• _Directions for this task_
Start at the line in the entries below that contains "321 207 297", stop at the line that contains "151 109 457", and output exactly the lines in that span, both ends included.

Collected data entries
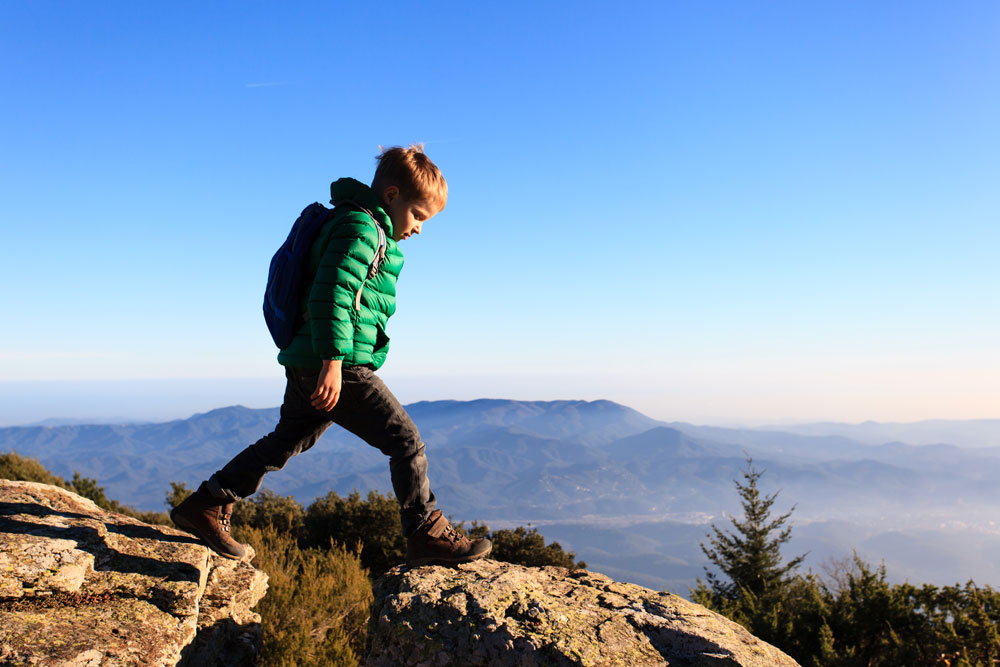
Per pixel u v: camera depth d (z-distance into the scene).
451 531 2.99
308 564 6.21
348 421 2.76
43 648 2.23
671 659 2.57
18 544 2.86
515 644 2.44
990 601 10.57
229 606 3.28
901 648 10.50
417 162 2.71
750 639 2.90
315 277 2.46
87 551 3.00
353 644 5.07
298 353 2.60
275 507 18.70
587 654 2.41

==

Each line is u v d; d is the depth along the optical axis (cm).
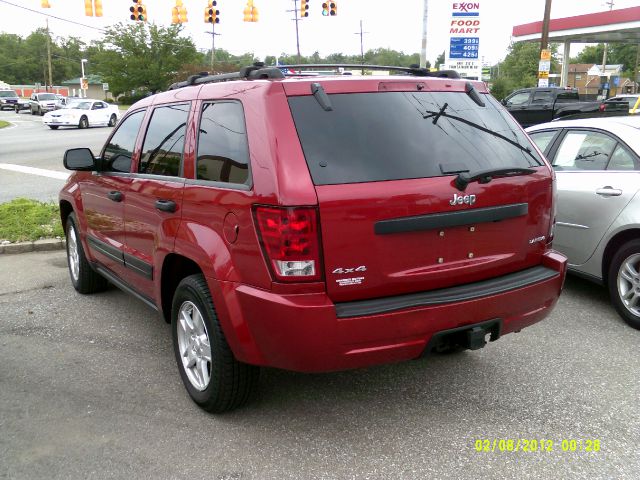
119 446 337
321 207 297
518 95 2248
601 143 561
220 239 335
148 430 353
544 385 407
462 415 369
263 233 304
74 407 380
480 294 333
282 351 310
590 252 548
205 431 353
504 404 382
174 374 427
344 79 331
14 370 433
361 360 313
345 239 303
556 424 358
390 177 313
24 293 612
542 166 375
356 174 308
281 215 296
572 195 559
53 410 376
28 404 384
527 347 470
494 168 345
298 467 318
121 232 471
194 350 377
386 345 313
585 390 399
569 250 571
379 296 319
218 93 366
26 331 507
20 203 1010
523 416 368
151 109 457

• _Output for this exercise_
321 207 297
518 95 2248
601 143 561
220 239 335
148 430 353
544 385 407
462 415 369
263 233 304
74 407 380
480 294 333
282 351 310
590 252 548
205 431 353
504 404 382
174 374 427
344 79 331
14 370 433
361 360 313
345 239 303
556 424 358
390 177 313
24 293 612
542 166 375
356 174 308
281 215 296
572 195 559
53 410 376
28 404 384
527 347 470
494 168 345
298 467 318
121 232 471
194 350 377
386 345 313
585 390 399
569 250 571
379 296 319
218 93 366
26 331 507
20 203 1010
523 416 368
151 109 457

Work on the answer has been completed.